Do the following tasks and answer the questions below.
## Task 1: Data exploration
Produce some numerical and graphical summaries of the Weekly data.
```{r Weeklyexplore}
# Explore the dataset using 5 functions: dim(), str(), colnames(), head() and tail
# use summary() to print the descriptive statistics
# Correct the type of 'Direction' which has to be factor
# use pairs() to produce a matrix that contains all of the pairwise correlations among the predictors in a data set.
# use cor to create the correlation matrix of all numerical variables.
```
**Question 1** : Do there appear to be any patterns?
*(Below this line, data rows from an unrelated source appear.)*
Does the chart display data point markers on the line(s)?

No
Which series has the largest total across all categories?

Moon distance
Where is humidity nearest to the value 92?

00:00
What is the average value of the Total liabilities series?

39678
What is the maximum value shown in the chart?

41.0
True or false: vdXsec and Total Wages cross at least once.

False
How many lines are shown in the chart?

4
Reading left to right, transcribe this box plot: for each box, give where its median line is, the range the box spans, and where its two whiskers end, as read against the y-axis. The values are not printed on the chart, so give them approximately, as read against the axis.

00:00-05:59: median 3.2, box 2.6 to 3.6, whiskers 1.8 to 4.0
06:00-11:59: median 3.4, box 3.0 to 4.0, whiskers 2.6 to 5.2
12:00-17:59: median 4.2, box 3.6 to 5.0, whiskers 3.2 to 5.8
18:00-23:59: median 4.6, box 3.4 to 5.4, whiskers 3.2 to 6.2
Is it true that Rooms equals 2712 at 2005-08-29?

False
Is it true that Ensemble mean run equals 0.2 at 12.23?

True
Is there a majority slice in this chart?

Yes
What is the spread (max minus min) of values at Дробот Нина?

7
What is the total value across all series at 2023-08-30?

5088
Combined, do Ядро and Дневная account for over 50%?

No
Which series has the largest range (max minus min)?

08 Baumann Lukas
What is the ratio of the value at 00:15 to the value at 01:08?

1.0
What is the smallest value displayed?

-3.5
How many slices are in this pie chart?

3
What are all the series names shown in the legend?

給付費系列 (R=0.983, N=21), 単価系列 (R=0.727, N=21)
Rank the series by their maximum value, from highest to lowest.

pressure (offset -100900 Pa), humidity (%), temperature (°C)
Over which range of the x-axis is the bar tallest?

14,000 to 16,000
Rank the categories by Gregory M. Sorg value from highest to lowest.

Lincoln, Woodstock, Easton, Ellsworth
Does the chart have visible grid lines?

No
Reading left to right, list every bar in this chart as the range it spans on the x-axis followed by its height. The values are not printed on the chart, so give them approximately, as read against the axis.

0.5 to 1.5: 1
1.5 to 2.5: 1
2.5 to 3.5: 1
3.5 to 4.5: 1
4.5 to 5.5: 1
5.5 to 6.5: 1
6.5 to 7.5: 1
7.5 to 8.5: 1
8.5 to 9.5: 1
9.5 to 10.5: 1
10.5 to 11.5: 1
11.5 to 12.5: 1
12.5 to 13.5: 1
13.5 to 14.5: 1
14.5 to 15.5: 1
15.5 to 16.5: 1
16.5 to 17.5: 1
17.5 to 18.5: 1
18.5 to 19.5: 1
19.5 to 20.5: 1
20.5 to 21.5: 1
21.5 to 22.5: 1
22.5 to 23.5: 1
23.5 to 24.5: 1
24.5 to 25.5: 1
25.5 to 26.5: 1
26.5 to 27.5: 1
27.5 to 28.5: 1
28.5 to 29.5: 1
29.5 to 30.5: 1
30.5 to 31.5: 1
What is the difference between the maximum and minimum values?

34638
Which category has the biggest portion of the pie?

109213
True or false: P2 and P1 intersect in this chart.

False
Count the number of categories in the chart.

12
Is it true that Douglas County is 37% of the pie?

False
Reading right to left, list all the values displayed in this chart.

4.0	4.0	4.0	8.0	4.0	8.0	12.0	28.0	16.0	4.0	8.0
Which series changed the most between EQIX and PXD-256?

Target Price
## Task 2: Logistic Regression
Use the full data set to perform a logistic regression with Direction as the response and the five lag variables plus Volume as predictors. Use the summary function to print the results.
```{r WeeklyLogistic}
# Use glm() to run a logistic analysis on Lag1 through Lag5 and Volume as predictors and Direction as the response
```
**Question 2**: Do any of the predictors appear to be statistically significant? If so, which ones?
## Task 3: Confusion Matrix
Compute the confusion matrix and overall fraction of correct predictions.
```{r WeeklyConfusion}
# predict the Direction probability of the whole dataset using the fitted logistic regression
# create a vector of class predictions based on whether the predicted probability of a market increase is greater than or less than 0.5
# Use table() function to produce a confusion matrix
```
Use the confusion matrix to compute Accuracy, Sensitivity and Specificity.
```{r}
# Accuracy
# Sensitivity
# Specificity
```
**Question 3**: Explain what the confusion matrix is telling you about the types of errors made by logistic regression. In other words, interpret the Accuracy, Sensitivity and Specificity.
## Task 4: Training and Testing Sets
Now fit the logistic regression model using a training data period from 1990 to 2008, with Lag2 as the only predictor. Compute the confusion matrix and the overall fraction of correct predictions (accuracy) for the held out data (that is, the data from 2009 and 2010).
```{r traintestWeekly}
# set seed to 1
set.seed(1)
## split the data into training and testing sets based on the year.
# Use the data before 2009 as the training set and use the data of years 2009 and 2010 as the testing test
# Use glm() to run a logistic analysis on Lag2 as predictor and Direction as the response
# predict the Direction probability of the whole dataset using the fitted logistic regression
# create a vector of class predictions based on whether the predicted probability of a market increase is greater than or less than 0.5
# Use table() function to produce a confusion matrix
# Calculate accuracy
```
**Question 4**: Is this classifier better than the logistic model fitted in Task 2? Explain.
## Task 5
Repeat Task 4 using KNN with K = 1 and K = 10. Note that you should only use Lag2 as the predictor
```{r Weeklyk1}
### KNN for k=1
## IMPORTANT: you must use as.matrix() function to covert to matrix
# This is a requirement imposed by knn() function
# So, you should write knn(as.matrix(trainWeekly[,'Lag2']), as.matrix(testWeekly[,'Lag2']), trainWeekly$Direction, k = 1)
# Use table() function to produce a confusion matrix
# Calculate accuracy
### KNN k = 10
# Use table() function to produce a confusion matrix
# Calculate accuracy
```
## Task 6
Plot ROC curve and compute AUC for the latest logistic regression, KNN (k = 1) and KNN (k = 10).
```{r roc}
# ROC curve for logistic regression
# ROC curve for KNN k = 1
# ROC curve for KNN k = 10
```
**Question 5 **: Which of these methods appears to provide the best results on this data? Use accuracy, AUC and ROC Curve results.